● **Activity**:
Search the data for the string "outline" and gather each line it is in.

:: Available data ::

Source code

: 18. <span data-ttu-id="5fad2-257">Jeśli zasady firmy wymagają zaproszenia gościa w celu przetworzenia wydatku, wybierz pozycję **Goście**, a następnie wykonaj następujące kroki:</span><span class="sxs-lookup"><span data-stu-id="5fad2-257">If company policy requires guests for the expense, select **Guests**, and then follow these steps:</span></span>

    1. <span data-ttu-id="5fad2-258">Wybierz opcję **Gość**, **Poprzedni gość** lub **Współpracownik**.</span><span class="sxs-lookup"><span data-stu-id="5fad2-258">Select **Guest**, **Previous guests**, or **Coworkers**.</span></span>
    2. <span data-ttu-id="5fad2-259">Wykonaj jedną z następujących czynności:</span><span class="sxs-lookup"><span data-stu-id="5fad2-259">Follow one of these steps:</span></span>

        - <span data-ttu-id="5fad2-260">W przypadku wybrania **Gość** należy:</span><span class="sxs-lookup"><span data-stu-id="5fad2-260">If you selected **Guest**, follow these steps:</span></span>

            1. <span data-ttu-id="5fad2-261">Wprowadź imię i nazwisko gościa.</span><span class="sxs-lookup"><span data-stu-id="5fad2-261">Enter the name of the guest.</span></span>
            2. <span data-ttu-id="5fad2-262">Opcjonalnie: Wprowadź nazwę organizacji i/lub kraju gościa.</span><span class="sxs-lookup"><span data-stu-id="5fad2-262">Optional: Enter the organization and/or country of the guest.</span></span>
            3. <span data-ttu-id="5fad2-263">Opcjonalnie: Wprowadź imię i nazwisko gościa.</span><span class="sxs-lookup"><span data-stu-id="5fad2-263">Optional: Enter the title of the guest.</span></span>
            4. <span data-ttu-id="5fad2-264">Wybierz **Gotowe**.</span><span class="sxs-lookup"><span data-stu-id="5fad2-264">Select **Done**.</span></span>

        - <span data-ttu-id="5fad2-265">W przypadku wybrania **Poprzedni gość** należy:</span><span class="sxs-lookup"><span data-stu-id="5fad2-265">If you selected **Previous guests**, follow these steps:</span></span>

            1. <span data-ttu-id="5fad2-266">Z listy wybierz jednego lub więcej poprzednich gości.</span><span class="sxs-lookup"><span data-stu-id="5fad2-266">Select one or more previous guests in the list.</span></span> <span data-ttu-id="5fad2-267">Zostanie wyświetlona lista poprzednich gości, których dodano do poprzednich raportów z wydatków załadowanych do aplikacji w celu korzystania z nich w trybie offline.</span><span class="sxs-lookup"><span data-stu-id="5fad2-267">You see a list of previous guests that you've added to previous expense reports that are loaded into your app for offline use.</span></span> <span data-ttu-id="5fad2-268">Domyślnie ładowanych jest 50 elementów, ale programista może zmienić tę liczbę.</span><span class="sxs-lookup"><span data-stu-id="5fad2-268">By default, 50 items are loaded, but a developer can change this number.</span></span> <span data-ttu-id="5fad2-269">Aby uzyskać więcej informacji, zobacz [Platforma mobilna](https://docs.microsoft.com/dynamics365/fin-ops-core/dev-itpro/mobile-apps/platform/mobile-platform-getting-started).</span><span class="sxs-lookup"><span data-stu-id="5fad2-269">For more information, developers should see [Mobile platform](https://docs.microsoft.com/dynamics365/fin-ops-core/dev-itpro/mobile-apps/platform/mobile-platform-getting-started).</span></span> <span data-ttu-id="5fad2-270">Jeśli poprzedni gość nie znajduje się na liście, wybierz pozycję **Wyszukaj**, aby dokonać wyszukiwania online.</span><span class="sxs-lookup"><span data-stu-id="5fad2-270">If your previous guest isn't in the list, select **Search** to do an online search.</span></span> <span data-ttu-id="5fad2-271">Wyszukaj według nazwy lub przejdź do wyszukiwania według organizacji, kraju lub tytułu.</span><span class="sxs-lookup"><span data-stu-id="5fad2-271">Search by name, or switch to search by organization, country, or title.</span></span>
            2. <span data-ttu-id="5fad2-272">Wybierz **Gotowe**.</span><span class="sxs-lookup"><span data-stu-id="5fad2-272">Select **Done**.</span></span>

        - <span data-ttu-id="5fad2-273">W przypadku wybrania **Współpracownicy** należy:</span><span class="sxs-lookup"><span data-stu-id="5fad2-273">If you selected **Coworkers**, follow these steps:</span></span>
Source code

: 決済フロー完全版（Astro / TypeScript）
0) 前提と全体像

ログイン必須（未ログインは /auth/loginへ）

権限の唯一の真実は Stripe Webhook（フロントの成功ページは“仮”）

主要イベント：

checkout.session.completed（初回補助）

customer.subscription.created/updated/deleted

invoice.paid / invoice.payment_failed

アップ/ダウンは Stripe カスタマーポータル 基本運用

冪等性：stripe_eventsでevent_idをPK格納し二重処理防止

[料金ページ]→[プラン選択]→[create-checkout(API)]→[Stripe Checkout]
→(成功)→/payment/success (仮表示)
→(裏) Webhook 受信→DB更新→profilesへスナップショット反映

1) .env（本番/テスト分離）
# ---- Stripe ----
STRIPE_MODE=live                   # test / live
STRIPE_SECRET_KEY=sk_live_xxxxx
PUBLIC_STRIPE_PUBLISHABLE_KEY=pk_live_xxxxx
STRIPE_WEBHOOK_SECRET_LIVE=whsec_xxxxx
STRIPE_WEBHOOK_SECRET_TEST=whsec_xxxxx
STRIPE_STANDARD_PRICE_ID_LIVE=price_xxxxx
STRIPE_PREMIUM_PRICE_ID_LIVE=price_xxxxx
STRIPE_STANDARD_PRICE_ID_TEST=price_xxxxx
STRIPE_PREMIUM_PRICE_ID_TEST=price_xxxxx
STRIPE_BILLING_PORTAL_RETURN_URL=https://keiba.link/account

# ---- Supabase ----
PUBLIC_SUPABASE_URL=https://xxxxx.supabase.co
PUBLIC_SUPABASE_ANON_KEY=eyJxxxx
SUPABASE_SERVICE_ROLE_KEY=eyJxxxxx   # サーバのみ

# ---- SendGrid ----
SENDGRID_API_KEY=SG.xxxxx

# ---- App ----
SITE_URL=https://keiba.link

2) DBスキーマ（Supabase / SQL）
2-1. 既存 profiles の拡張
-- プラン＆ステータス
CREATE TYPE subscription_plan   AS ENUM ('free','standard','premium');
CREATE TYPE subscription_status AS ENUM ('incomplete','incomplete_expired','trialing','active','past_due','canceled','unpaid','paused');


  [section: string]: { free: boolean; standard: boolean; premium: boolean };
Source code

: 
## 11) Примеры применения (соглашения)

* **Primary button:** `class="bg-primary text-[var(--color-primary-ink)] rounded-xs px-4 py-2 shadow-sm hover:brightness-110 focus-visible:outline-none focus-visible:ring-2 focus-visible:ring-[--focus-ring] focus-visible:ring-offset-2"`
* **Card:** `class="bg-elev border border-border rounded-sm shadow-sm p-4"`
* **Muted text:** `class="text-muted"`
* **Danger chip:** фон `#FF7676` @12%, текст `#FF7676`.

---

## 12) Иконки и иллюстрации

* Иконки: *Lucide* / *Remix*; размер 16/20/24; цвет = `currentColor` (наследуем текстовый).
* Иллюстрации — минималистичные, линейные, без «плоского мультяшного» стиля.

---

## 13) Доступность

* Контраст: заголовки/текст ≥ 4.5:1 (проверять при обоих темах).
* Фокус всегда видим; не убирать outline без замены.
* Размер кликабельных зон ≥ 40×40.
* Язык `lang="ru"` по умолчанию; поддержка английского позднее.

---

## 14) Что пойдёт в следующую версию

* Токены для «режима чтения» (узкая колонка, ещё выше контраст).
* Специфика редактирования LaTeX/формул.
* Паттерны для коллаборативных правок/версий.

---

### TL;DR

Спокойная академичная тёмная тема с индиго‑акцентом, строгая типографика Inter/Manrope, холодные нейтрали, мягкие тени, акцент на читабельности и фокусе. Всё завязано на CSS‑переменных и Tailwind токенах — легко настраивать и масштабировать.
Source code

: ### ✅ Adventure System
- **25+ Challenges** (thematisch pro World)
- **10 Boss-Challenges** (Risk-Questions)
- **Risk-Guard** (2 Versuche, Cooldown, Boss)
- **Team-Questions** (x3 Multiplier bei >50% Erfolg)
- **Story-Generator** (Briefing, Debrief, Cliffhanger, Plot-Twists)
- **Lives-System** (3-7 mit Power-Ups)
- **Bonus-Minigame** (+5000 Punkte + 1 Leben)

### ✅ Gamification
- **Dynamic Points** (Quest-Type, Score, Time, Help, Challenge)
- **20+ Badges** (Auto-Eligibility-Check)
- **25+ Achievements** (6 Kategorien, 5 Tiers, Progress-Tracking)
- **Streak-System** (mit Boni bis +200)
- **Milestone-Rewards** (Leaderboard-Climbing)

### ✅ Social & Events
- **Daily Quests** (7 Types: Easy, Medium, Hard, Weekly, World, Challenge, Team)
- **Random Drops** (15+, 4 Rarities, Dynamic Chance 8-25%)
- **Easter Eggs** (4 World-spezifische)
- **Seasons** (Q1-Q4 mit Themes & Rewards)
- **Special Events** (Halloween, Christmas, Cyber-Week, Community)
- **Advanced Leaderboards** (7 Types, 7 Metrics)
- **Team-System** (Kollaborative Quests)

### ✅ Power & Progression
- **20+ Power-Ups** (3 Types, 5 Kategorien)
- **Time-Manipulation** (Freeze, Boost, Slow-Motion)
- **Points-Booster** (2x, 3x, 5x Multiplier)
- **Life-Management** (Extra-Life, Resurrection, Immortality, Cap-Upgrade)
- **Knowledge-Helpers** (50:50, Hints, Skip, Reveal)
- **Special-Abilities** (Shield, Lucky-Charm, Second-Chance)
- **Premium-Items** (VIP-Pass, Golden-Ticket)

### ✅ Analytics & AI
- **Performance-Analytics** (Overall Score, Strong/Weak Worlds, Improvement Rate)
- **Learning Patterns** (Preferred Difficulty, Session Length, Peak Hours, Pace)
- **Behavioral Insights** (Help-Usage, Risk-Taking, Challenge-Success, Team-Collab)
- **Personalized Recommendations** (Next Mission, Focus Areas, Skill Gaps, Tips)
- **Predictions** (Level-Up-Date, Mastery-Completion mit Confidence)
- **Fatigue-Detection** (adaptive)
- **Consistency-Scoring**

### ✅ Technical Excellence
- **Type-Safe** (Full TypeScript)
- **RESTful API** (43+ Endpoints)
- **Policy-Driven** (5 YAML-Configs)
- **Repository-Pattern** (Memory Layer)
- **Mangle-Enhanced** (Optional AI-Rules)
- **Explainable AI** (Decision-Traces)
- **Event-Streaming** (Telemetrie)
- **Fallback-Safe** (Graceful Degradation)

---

:::

● **Task answer**:
* **Primary button:** `class="bg-primary text-[var(--color-primary-ink)] rounded-xs px-4 py-2 shadow-sm hover:brightness-110 focus-visible:outline-none focus-visible:ring-2 focus-visible:ring-[--focus-ring] focus-visible:ring-offset-2"`
* Фокус всегда видим; не убирать outline без замены.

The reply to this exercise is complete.